What's the difference between ML Engineer and Data Scientist?▼
Data Scientists focus on model development, experimentation, and statistical analysis. ML Engineers focus on productionizing models — serving infrastructure, retraining pipelines, feature stores, and monitoring. At small companies, these overlap; at large companies (Google, Meta, Amazon), they're separate ladders with similar pay.
Is LLM/GenAI experience required for ML engineering in 2025?▼
Not universally required, but extremely valuable. Traditional ML (recommendations, ranking, fraud detection) still has massive demand. However, companies that haven't already integrated LLMs are now doing so rapidly — demonstrated LLM deployment experience (RAG, fine-tuning, prompt engineering) will separate candidates at the senior level.
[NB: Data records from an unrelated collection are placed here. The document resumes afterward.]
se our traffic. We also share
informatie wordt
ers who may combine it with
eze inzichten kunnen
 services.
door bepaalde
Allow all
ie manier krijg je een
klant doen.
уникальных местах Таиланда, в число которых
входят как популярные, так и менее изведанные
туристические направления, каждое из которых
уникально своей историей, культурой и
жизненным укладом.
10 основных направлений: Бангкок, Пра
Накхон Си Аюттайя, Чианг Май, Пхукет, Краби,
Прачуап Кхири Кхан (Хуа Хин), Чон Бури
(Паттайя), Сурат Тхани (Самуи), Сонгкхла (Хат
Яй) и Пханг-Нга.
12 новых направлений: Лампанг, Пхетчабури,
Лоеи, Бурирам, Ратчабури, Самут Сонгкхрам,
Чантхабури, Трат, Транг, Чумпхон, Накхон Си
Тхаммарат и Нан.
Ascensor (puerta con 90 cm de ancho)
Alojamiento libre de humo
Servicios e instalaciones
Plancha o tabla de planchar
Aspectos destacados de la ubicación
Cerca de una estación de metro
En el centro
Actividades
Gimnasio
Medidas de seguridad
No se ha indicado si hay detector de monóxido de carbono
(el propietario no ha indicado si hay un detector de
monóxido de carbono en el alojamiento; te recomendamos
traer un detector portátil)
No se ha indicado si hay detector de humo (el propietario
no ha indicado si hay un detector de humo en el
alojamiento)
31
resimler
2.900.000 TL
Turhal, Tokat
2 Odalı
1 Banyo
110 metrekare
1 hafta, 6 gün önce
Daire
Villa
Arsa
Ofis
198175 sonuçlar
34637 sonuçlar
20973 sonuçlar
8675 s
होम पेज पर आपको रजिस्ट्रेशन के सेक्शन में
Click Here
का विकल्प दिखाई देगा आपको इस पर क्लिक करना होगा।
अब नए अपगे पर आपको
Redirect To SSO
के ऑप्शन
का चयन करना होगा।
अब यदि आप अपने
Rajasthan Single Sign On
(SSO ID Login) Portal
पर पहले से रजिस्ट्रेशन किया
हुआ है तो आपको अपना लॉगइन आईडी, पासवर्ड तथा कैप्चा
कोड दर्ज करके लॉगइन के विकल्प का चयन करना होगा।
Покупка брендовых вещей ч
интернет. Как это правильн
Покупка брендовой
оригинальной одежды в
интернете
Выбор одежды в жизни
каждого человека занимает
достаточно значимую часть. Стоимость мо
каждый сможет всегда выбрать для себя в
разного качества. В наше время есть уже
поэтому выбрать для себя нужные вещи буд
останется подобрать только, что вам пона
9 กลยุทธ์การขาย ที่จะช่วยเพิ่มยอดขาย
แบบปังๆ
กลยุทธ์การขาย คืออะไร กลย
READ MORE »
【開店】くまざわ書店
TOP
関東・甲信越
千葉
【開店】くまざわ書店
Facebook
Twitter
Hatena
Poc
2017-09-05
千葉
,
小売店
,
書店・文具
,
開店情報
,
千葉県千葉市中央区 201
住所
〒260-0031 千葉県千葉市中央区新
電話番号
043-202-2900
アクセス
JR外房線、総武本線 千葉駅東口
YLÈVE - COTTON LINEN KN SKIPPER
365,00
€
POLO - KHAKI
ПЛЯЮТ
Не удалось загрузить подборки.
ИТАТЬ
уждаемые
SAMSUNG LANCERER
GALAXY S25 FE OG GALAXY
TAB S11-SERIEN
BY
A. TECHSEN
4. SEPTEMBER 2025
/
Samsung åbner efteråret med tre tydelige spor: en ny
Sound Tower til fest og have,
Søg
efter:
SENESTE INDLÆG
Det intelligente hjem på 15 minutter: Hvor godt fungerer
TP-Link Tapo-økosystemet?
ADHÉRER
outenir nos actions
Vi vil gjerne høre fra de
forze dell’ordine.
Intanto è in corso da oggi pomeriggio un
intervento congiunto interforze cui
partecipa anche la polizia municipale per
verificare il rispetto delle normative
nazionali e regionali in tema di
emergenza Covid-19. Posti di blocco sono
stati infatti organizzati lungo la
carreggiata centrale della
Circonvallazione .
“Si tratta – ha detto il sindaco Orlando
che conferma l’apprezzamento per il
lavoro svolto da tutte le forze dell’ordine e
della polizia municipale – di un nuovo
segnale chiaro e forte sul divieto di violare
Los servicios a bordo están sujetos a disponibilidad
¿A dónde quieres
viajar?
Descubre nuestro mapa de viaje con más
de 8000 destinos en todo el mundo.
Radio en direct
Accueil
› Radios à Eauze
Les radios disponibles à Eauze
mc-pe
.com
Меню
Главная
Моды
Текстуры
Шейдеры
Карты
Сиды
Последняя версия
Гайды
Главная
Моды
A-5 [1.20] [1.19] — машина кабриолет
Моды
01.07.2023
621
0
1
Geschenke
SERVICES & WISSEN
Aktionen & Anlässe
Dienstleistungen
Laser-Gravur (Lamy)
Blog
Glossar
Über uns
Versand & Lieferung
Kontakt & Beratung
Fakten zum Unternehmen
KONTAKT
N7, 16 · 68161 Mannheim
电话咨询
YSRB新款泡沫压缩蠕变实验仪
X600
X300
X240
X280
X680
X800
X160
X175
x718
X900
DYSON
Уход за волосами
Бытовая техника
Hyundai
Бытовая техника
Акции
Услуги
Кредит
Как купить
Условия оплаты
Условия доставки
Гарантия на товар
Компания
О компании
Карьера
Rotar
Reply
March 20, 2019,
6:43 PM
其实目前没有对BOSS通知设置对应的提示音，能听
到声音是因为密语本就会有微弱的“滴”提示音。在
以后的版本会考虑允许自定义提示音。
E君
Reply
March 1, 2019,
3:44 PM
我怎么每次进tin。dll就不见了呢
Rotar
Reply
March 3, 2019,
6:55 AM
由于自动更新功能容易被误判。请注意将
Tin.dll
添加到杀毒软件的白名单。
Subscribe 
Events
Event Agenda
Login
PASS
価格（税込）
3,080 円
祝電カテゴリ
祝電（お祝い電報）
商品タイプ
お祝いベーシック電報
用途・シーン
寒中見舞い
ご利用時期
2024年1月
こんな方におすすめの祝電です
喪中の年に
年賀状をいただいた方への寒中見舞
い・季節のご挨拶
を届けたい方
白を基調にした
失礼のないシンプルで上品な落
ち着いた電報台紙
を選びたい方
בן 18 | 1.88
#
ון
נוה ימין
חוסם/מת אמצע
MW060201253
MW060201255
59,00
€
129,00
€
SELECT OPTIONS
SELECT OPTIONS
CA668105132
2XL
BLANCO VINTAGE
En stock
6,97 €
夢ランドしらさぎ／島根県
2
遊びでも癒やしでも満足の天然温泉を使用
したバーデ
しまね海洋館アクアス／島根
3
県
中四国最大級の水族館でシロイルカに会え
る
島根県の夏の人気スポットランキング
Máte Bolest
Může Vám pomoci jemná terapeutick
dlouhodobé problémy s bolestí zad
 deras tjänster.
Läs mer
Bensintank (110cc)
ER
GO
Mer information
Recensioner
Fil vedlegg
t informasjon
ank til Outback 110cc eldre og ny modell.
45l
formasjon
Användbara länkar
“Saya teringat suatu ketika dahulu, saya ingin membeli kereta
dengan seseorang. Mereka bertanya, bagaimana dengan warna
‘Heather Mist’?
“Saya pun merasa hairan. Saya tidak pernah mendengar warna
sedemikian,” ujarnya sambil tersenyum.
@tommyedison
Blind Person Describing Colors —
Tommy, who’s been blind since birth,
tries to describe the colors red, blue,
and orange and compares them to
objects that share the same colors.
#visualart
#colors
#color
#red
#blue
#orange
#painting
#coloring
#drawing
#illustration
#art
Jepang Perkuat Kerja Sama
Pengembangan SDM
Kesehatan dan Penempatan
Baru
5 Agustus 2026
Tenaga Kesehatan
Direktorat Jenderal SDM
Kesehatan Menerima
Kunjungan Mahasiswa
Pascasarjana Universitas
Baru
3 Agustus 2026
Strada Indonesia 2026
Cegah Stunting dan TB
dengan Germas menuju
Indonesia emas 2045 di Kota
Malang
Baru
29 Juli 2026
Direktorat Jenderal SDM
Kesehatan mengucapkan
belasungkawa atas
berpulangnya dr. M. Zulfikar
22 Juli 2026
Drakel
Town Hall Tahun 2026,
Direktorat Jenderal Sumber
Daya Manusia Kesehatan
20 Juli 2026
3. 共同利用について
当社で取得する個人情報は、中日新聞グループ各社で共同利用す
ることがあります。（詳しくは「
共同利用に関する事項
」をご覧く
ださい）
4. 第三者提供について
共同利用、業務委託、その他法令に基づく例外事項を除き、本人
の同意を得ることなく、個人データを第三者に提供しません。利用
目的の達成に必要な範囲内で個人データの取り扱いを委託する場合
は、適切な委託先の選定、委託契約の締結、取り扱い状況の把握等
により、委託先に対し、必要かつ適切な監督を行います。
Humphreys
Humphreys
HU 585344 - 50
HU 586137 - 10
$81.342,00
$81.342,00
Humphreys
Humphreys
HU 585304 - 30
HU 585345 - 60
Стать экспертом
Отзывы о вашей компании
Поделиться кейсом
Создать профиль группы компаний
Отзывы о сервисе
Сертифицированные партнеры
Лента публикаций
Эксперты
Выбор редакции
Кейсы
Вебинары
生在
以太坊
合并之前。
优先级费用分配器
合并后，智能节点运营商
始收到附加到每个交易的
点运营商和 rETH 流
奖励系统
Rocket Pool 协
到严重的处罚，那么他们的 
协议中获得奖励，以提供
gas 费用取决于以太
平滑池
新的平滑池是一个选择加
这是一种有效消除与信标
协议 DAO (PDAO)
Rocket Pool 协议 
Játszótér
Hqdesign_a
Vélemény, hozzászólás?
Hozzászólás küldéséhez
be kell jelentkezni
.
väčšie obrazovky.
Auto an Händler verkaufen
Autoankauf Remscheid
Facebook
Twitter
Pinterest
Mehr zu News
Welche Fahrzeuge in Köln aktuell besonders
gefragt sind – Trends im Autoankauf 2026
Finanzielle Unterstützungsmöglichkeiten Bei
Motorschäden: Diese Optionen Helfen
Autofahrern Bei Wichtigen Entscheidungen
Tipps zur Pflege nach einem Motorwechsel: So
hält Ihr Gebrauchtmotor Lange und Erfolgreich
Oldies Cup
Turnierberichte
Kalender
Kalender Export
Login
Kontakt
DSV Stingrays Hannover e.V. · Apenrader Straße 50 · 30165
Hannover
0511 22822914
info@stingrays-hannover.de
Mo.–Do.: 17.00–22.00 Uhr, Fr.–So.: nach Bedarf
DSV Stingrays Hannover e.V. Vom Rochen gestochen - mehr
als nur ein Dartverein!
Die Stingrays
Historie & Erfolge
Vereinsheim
Do ML Engineers need strong math / statistics?▼
More than software engineers, less than research scientists. You need: linear algebra for deep learning (matrix operations, gradients), probability for uncertainty estimation and A/B testing, and statistics for model evaluation. Libraries abstract the rest — but debugging production model failures requires knowing the math behind the model.
What MLOps tools should I learn first?▼
Start with MLflow (experiment tracking — universally used), then Docker (model packaging), then Kubernetes or KFServing (model serving). Add Kubeflow or Metaflow for pipelines. Feature stores (Feast, Tecton) matter at companies with complex real-time features. Prioritize based on your company's stack.
What's a realistic salary for a senior ML engineer in India?▼
Senior ML Engineers (5–8 years) at product companies in India earn ₹50–100 LPA. At MNCs (Google, Meta, LinkedIn India), the range is ₹80–150 LPA total comp including stock. In 2025, LLM-specialization is pushing compensation 15–25% above traditional ML engineering roles.